[EXERCISE AIM]
Below are some records. Return exactly the lines from the one with "20231014204910.png|Pasted image 20231014204910.png]]" to the one with "- bertugas menjaga", and nothing else.

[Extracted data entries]

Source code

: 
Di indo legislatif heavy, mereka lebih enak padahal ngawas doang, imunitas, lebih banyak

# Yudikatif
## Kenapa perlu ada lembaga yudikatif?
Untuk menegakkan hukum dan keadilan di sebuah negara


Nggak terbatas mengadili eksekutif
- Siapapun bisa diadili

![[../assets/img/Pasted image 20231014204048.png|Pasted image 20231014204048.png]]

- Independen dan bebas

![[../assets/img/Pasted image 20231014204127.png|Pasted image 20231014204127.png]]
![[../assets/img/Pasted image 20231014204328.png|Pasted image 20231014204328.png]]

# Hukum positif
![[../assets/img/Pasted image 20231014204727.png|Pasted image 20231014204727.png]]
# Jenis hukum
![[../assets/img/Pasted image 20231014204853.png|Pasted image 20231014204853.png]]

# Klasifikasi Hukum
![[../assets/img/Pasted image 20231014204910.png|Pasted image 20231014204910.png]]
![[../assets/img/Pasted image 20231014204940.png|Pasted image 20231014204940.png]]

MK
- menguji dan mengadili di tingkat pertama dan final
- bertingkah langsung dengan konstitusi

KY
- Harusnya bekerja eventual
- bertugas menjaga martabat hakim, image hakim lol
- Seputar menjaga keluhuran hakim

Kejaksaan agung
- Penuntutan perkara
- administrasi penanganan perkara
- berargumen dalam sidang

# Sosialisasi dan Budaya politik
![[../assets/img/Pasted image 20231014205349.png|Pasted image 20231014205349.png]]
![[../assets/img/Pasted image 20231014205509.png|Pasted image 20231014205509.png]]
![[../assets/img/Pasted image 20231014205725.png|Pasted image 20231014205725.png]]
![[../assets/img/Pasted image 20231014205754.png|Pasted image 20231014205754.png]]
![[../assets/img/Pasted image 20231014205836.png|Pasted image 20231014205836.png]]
==
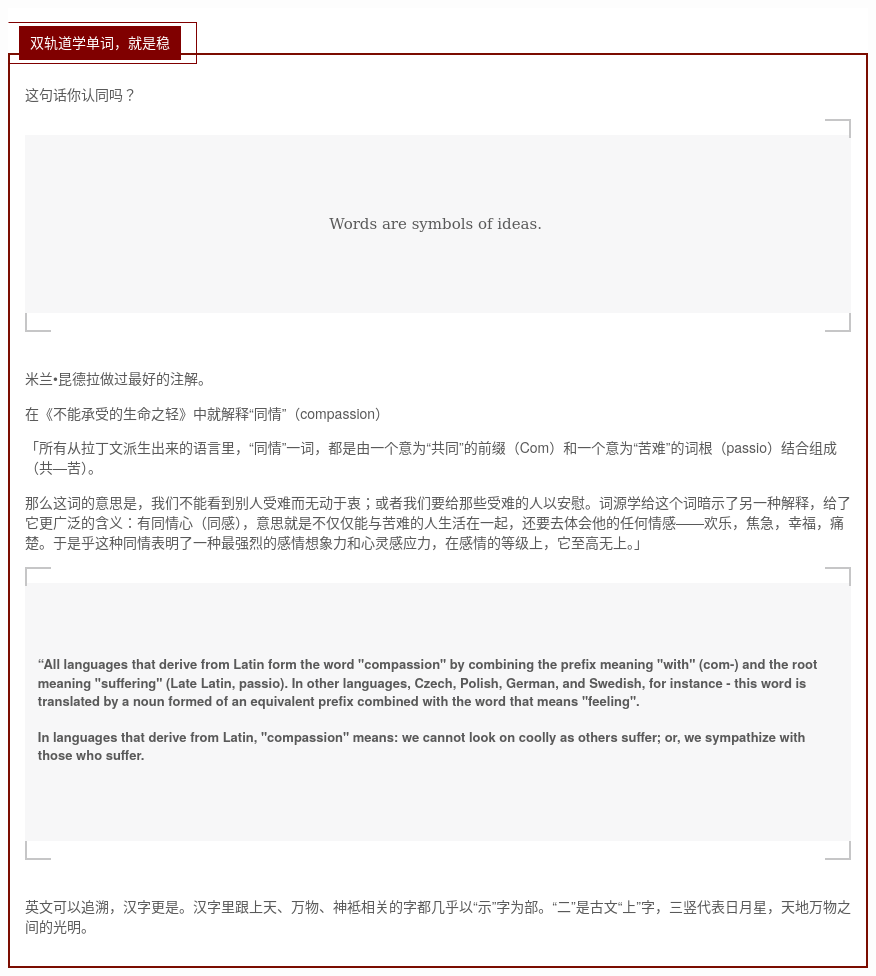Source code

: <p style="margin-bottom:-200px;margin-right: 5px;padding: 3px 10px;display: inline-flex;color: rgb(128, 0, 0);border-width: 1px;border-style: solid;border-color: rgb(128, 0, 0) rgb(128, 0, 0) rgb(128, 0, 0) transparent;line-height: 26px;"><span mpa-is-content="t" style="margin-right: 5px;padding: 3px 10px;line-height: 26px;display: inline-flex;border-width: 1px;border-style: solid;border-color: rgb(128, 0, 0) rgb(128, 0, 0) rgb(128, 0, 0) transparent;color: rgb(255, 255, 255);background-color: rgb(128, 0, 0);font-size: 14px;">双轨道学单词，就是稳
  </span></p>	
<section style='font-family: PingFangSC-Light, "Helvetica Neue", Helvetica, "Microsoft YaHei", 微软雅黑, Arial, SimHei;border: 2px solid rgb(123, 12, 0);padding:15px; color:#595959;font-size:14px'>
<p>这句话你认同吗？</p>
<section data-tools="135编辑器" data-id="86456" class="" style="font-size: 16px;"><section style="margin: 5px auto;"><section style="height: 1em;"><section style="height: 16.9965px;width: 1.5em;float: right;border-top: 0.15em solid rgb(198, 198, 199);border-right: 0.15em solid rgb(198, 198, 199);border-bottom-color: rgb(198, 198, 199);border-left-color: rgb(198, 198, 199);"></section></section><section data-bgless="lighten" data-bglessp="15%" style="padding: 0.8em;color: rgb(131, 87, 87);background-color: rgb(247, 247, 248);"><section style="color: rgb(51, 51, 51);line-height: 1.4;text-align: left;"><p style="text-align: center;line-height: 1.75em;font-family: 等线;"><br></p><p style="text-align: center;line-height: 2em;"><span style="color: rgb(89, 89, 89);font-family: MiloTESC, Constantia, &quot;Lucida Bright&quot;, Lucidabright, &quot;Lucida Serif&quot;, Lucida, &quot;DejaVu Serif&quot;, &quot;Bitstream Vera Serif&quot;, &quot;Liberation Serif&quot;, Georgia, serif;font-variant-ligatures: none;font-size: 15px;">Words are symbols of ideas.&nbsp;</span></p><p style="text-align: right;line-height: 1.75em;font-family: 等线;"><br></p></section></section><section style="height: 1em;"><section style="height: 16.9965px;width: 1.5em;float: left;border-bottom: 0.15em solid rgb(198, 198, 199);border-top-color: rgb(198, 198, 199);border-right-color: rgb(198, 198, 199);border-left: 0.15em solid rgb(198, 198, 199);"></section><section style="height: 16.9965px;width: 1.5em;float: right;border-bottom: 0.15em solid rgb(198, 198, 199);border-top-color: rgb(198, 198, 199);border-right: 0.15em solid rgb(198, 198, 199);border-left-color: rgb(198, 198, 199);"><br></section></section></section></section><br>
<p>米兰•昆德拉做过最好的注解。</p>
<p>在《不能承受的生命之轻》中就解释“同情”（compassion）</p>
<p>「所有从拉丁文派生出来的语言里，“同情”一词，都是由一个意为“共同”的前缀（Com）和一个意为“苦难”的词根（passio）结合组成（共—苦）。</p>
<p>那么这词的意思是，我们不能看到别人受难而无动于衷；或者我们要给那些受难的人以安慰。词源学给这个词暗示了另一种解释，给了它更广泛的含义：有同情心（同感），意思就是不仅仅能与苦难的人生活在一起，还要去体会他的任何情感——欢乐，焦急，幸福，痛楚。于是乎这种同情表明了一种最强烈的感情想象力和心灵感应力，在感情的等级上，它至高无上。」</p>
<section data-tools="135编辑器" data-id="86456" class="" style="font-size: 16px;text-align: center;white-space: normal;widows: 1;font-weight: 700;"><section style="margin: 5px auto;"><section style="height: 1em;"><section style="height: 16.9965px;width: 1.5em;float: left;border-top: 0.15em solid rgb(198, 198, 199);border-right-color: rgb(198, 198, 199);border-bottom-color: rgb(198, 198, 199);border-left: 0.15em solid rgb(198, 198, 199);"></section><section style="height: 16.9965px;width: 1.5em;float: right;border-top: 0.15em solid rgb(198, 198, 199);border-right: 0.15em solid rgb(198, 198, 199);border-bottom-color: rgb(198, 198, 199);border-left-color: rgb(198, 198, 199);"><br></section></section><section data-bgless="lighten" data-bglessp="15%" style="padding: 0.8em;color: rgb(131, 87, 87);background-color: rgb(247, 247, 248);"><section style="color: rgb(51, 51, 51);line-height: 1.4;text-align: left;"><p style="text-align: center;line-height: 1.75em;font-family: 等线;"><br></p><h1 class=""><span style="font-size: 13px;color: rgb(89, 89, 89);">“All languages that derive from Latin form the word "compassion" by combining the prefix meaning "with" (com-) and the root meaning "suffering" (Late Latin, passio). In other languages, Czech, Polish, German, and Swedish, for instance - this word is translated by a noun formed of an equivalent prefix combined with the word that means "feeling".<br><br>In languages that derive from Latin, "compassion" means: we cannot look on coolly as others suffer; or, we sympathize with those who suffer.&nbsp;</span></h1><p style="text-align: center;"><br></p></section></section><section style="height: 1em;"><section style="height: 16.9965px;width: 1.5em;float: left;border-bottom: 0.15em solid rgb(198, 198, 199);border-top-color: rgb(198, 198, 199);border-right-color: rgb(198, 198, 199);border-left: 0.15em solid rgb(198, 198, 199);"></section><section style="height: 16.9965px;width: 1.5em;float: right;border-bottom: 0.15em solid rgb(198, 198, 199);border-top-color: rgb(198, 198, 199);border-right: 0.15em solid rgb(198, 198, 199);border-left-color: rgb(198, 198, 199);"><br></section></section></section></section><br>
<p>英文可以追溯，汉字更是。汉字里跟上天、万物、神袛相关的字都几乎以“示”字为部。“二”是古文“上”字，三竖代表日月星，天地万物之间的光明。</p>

[WRITTEN ANSWER]
![[../assets/img/Pasted image 20231014204910.png|Pasted image 20231014204910.png]]
![[../assets/img/Pasted image 20231014204940.png|Pasted image 20231014204940.png]]

MK
- menguji dan mengadili di tingkat pertama dan final
- bertingkah langsung dengan konstitusi

KY
- Harusnya bekerja eventual
- bertugas menjaga martabat hakim, image hakim lol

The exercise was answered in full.